Gross revenue is the total amount of money (income) earned by a company over a period of time. The term is used in accounting, finance, sales, and general business to describe how a company performed across all of its business units in selling its products or services.
In business and quarterly reports, gross revenue is often used as an indicator of an organization’s worth because it represents all monies received for selling, licensing, and all other ventures where its goods and services are exchanged for money.
For startups and niche vendors where other indicators don’t exist, gross revenues can be used to value the company’s worth by dividing the value of the company’s assets by gross revenues.
While gross revenues are a key measure of a company’s value, it’s not the sole metric to consider.
What is the difference between gross and net revenue?
Gross revenue is all of the money a company receives for selling goods or services.
Net revenue is derived by subtracting the cost of goods sold (materials and labor) from total sales, along with all the associated expenses including salaries, expenses and overhead. Net revenue then is a measure of how cost effectively the company brings products to market.

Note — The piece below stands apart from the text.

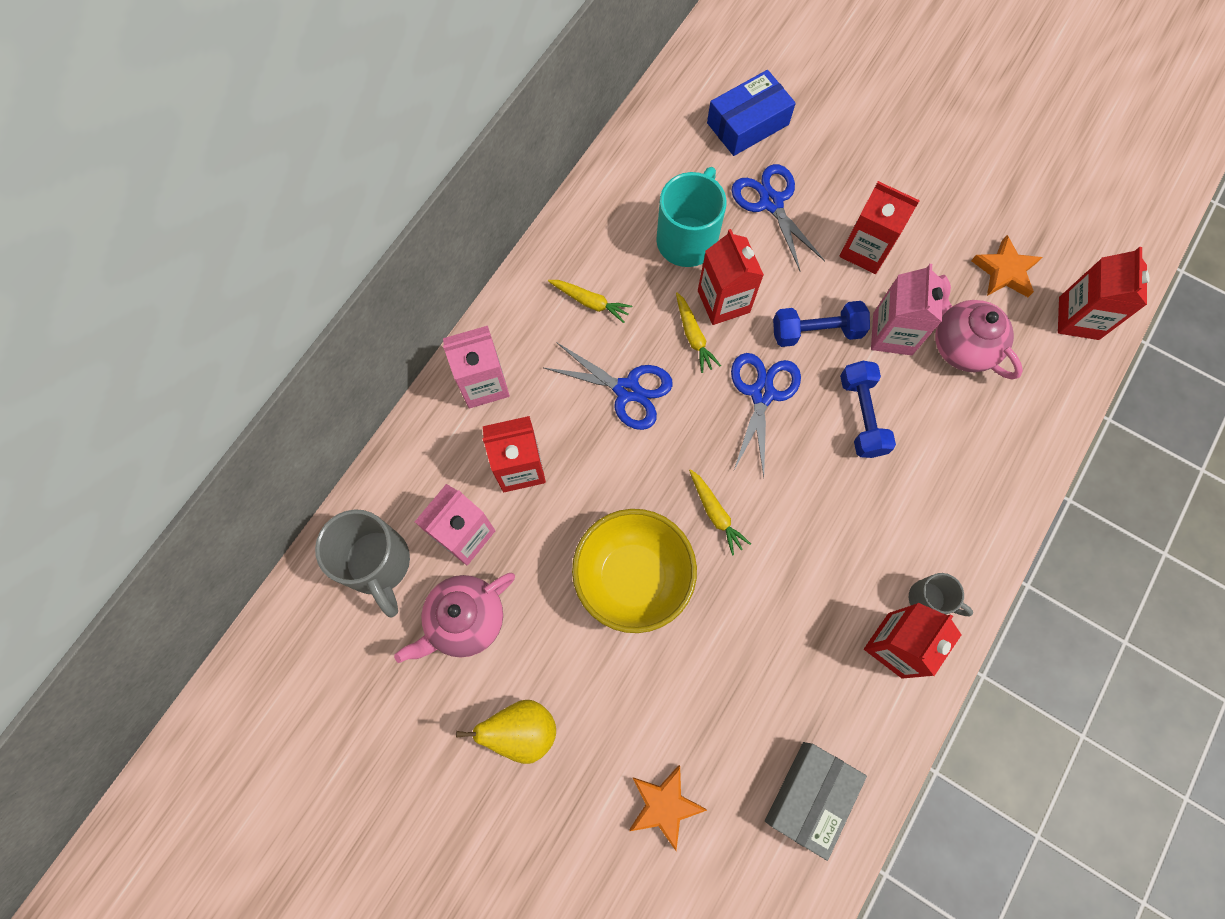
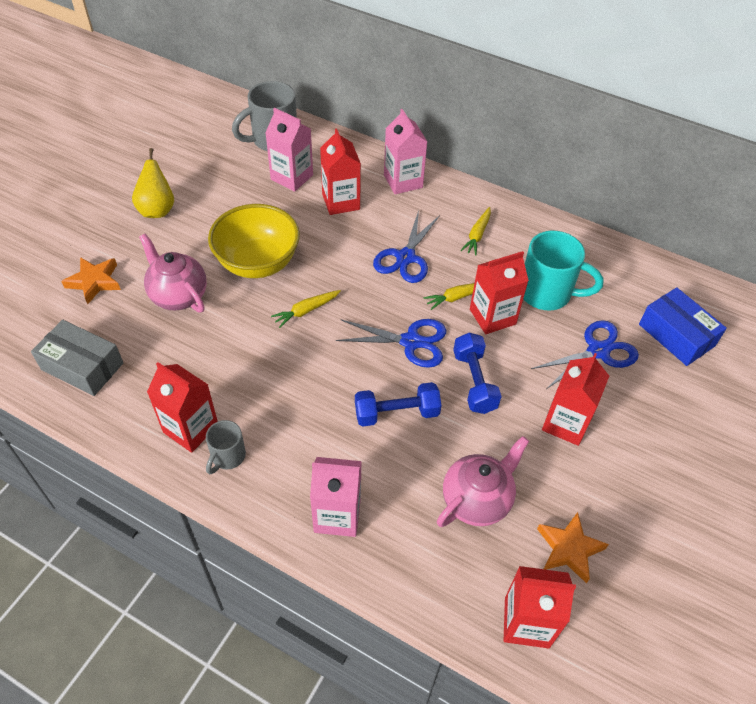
camera: 85 degrees right, 20 degrees down
(465, 620) = (233, 180): pink teapot -> pink teapot (178, 295)
(892, 334) = (481, 441): pink carton -> pink carton (337, 515)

Net revenues are also called gross profits. From gross profits, additional costs must be subtracted—taxes due, marketing costs, salaries, etc.—to determine what the company’s net profits are
Gross revenue = total sales of good
Cost of Goods Sold = materials and labor
Net Revenues = gross profits
Example of gross revenue
TabletCo manufactures tablets and sells them for $200. Last year, TabletCo sold 50,000 tablets, earning gross revenues of $10 million.
From its $10 million, TabletCo pays $2 million for materials and labor to manufacture the tablets. Thus, its net revenues are $8 million.